Out of the water job. Possibly try to rotate the piece anti clockwise to unscrew it. If there is space either side grind a slot in a decent screwdriver blade = avoid heating the tip as you grind the slot as you need to preserve the strength without making it brittle. Or perhaps have a word with Roy and see if he can spot weld a thin rod to the end to see if it can then be yanked out - this would need a very accurate touch with the rod. Otherwise a spark eroder, but these are not a commonly found machine.

Anodes are 10-20% spent after 18 months. No not connected to the general bonding, im sure of that as I installed the thruster.

The bolt is quite thin, m5 i guess. And the bit of pliers is recessed into the hole. The shaft itself is in a 185mm diameter tunnel, and when my hand is on it my arm disappears to the elbow. Getting machines in not easy therefore.

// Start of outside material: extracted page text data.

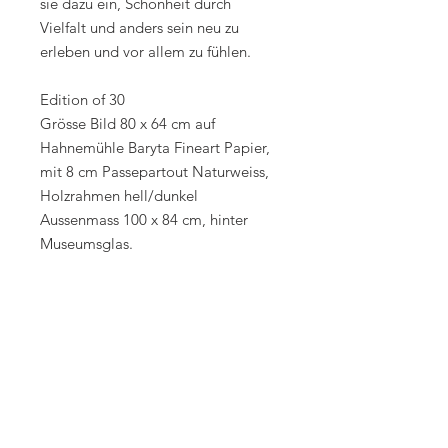
sie dazu ein, Schönheit durch
Vielfalt und anders sein neu zu
erleben und vor allem zu fühlen.
Edition of 30
Grösse Bild 80 x 64 cm auf
Hahnemühle Baryta Fineart Papier,
mit 8 cm Passepartout Naturweiss,
Holzrahmen hell/dunkel
Aussenmass 100 x 84 cm, hinter
Museumsglas.
Edition 3
Grösse Bild 150 x 120cm
Unique
Grösse Bild 225 x 180cm
Signed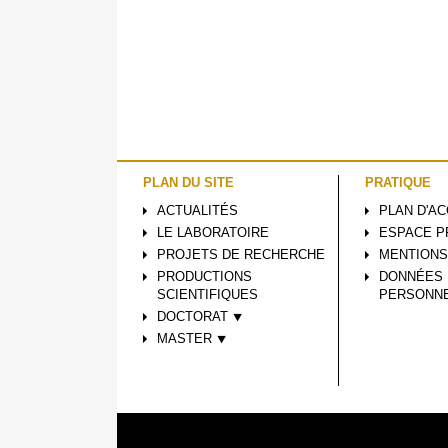
PLAN DU SITE
PRATIQUE
ACTUALITÉS
PLAN D'A
LE LABORATOIRE
ESPACE P
PROJETS DE RECHERCHE
MENTIONS
PRODUCTIONS
DONNÉES
SCIENTIFIQUES
PERSONN
DOCTORAT ⯆
MASTER ⯆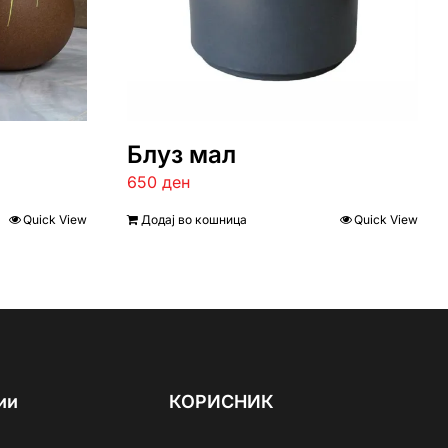
Блуз мал
650
ден
Quick View
Додај во кошница
Quick View
ии
КОРИСНИК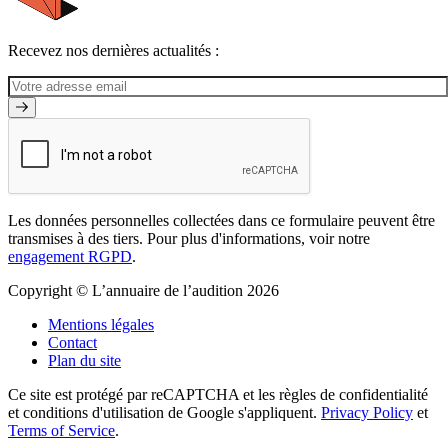
Recevez nos dernières actualités :
Les données personnelles collectées dans ce formulaire peuvent être
transmises à des tiers. Pour plus d'informations, voir notre
engagement RGPD
.
Copyright © L’annuaire de l’audition 2026
Mentions légales
Contact
Plan du site
Ce site est protégé par reCAPTCHA et les règles de confidentialité
et conditions d'utilisation de Google s'appliquent.
Privacy Policy
et
Terms of Service
.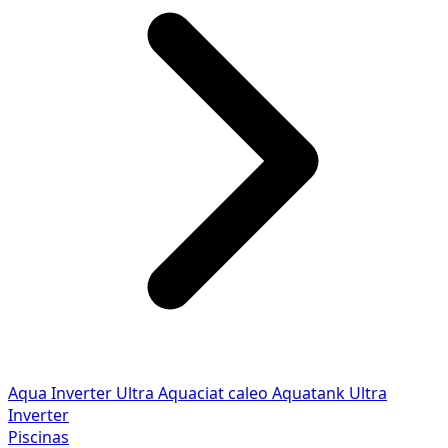
Aqua Inverter
Ultra
Aquaciat caleo
Aquatank
Ultra
Inverter
Piscinas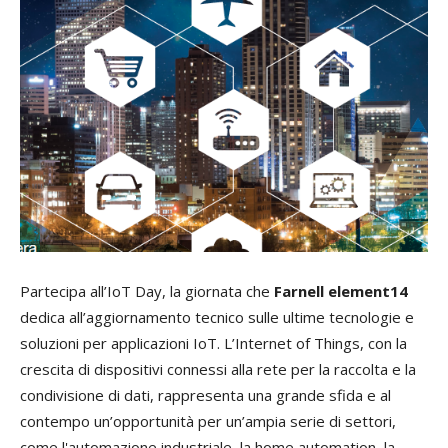
Partecipa all’IoT Day, la giornata che
Farnell element14
dedica all’aggiornamento tecnico sulle ultime tecnologie e
soluzioni per applicazioni IoT.
L’Internet of Things, con la
crescita di dispositivi connessi alla rete per la raccolta e la
condivisione di dati, rappresenta una grande sfida e al
contempo un’opportunità per un’ampia serie di settori,
come l'automazione industriale, la home automation, la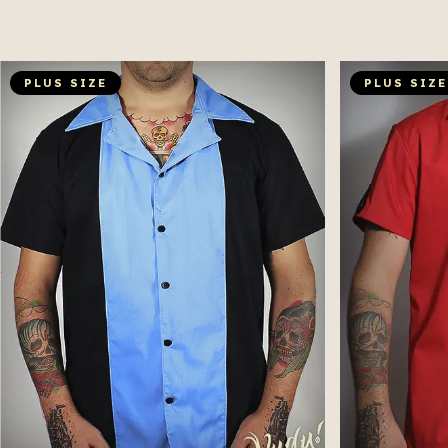
PLUS SIZE
PLUS SIZE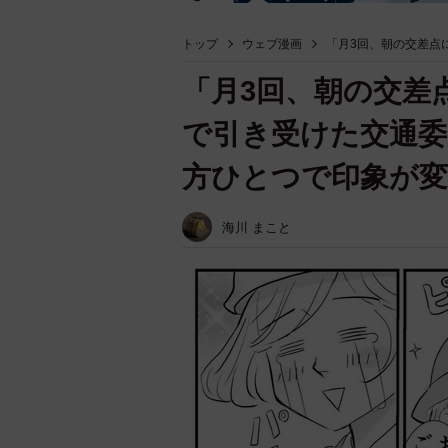
トップ
ウェブ漫画
「月3回、朝の交差点
「月3回、朝の交差
で引き受けた交通
方ひとつで印象が変
海川 まこと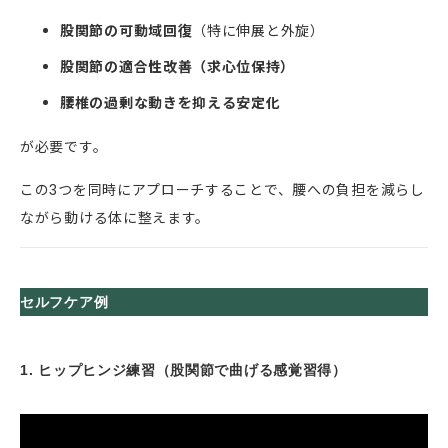
股関節の可動域回復
（特に伸展と外旋）
股関節の適合性改善（求心位保持）
腰椎の過剰な動きを抑える安定化
が必要です。
この3つを同時にアプローチすることで、腰への負担を減らし
ながら動ける体に整えます。
セルフケア例
1. ヒップヒンジ練習（股関節で曲げる感覚習得）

And the boat doesnt come out! An expensive mistake this i fear.
 
I wouldn't panic. Underwater the boats moving and you are moving too. Once ashore the broken tip will probably come out quite easily as very little is keeping it in. Re anodes the drive shaft will often be connected (although not well) through the gearbox to the other side. So not all protection is lost.
 
Anodes are 10-20% spent after 18 months. No not connected to the general bonding, im sure of that as I installed the thruster.

Mark, wont the anodes bond via the gbox and then the body of the motor all the way through the negative cable to the battery (ies) which are typically bonded to the engine blocks etc etc?
Or have you installed bow thruster batteries in the bow?

cheers

V.
 
Mark, wont the anodes bond via the gbox and then the body of the motor all the way through the negative cable to the battery (ies) which are typically bonded to the engine blocks etc etc?
Or have you installed bow thruster batteries in the bow?

cheers

V.

bow thruster battery in the bow. Windlass cables charge the battery, via a VSR.